SUKOHARJO – Percakapan tentang kebangsaan di Balai Desa Parangjoro tidak berhenti pada hafalan empat pilar. Warga diajak melihat kembali bagaimana Pancasila, UUD 1945, NKRI, dan Bhinneka Tunggal Ika diterapkan ketika masyarakat berhadapan dengan informasi yang beredar cepat di media sosial.

Materi Wawasan Kebangsaan itu menjadi bagian dari sasaran nonfisik TMMD Reguler ke-129 TA 2026 Kodim 0726/Sukoharjo. Kegiatan yang mengusung tema “TNI SATUKAN LANGKAH, MEMBANGUN NEGERI DARI DESA” tersebut mempertemukan prajurit TNI, perangkat desa, tokoh masyarakat, dan warga dalam satu forum.

Mayor Inf Suroso dari Kodim 0726/Sukoharjo yang menjadi pemateri menekankan pentingnya membangun pemahaman kebangsaan bersamaan dengan pembangunan sarana fisik. Menurutnya, jalan dan jembatan memang diperlukan, tetapi daya tahan sebuah desa juga ditentukan oleh kualitas cara berpikir masyarakatnya.
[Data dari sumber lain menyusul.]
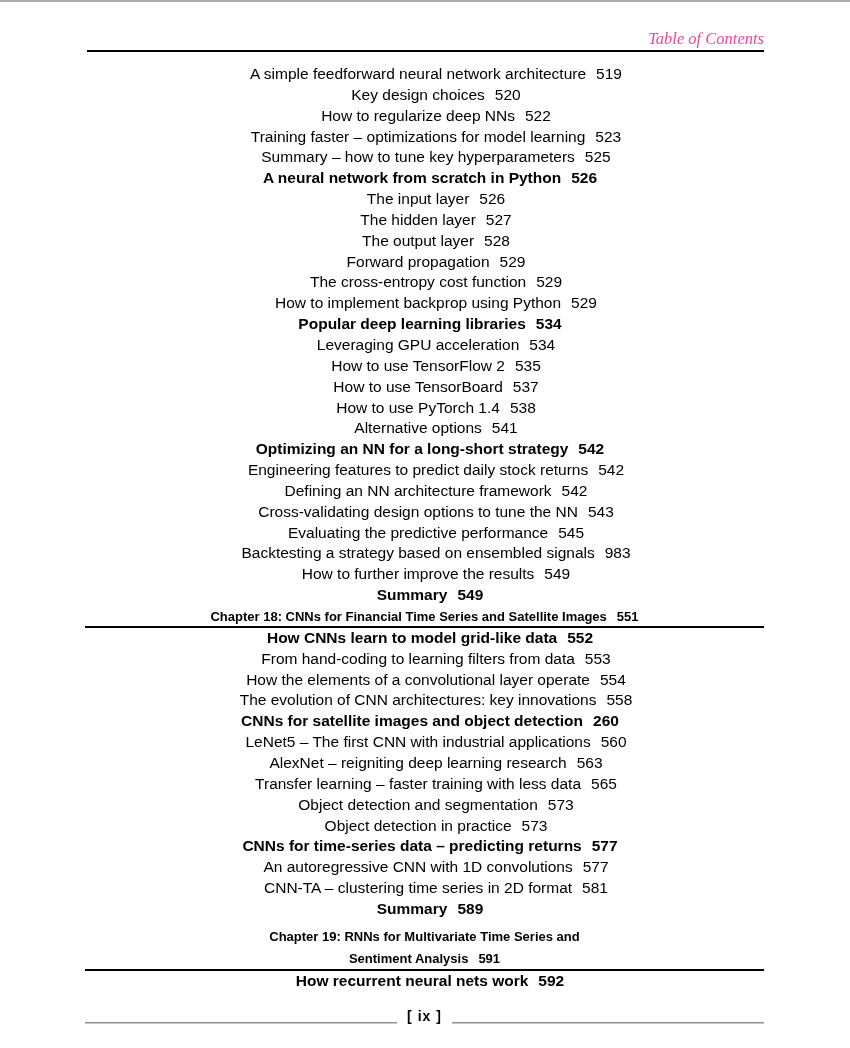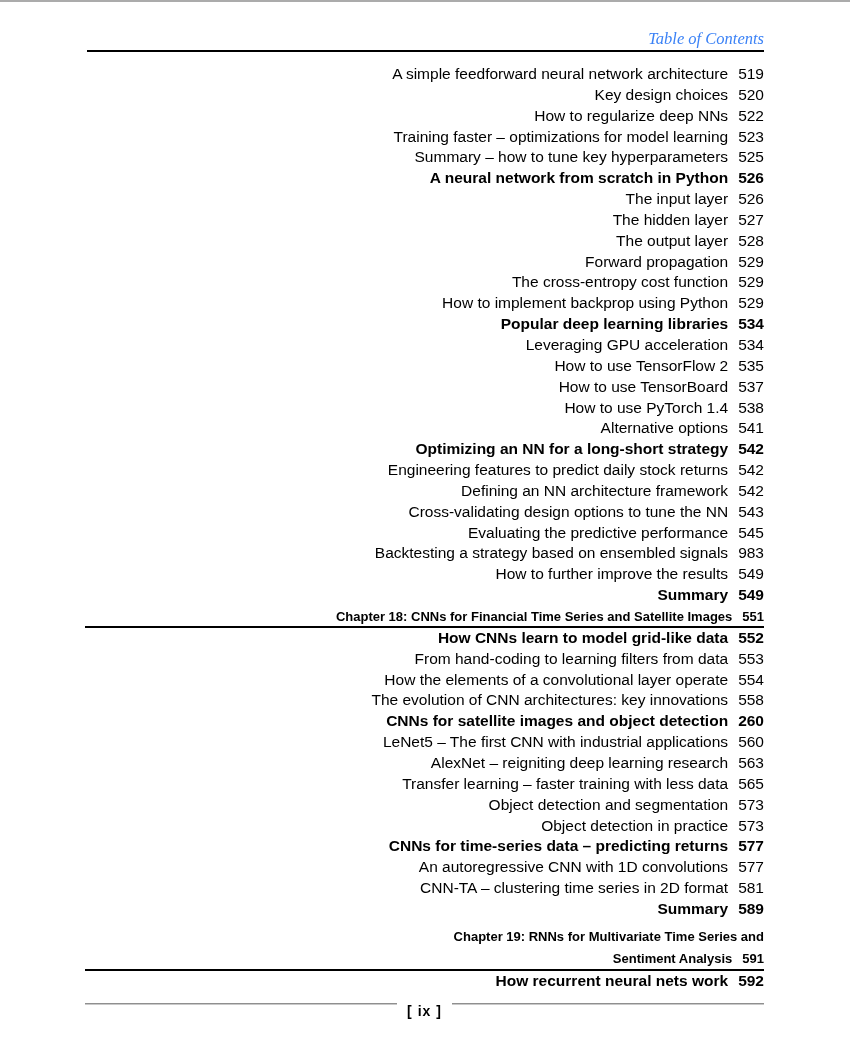"Table of Contents" .running-header { color: #3b82f6 -> #ec4899 }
Sabtu (8/8/2026), sesi dialog berlangsung terbuka. Warga tidak hanya menerima materi, tetapi turut menyampaikan pertanyaan, terutama mengenai penggunaan media sosial secara bijak dan cara menangkal berita hoaks.
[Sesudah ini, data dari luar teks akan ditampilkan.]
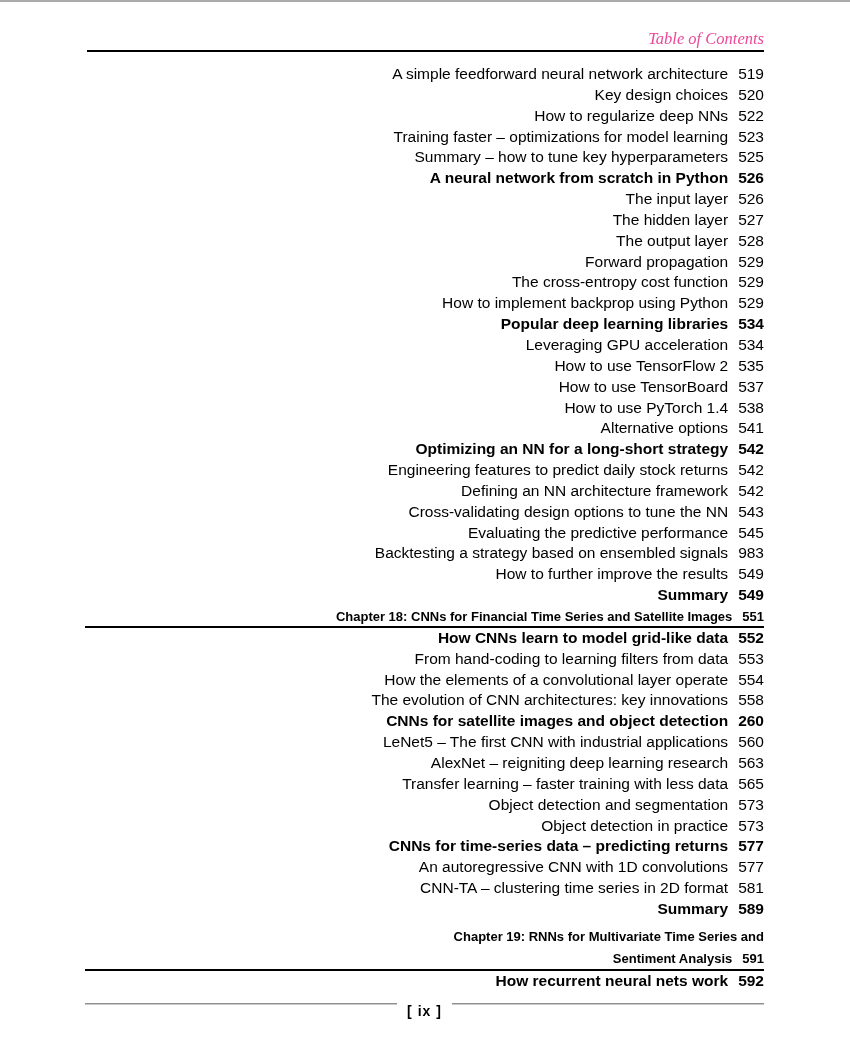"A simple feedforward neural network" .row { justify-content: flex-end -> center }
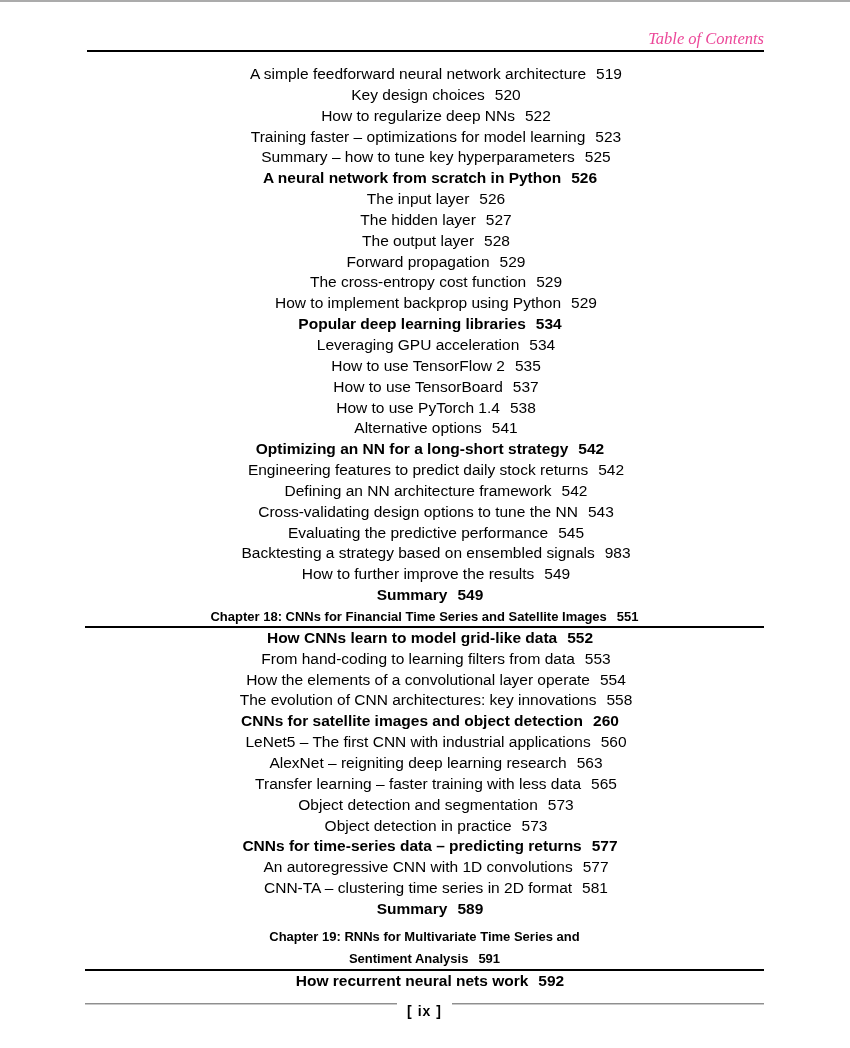"[ ix ]" .footer { align-items: flex-start -> flex-end }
Dari ruang sederhana di balai desa itu, pesan kebangsaan diarahkan pada persoalan yang dekat dengan kehidupan sehari-hari. Pengetahuan tersebut diharapkan menjadi bekal warga untuk lebih cermat menyaring informasi sekaligus menjaga nilai-nilai yang menjadi dasar kehidupan berbangsa.(Red/Js).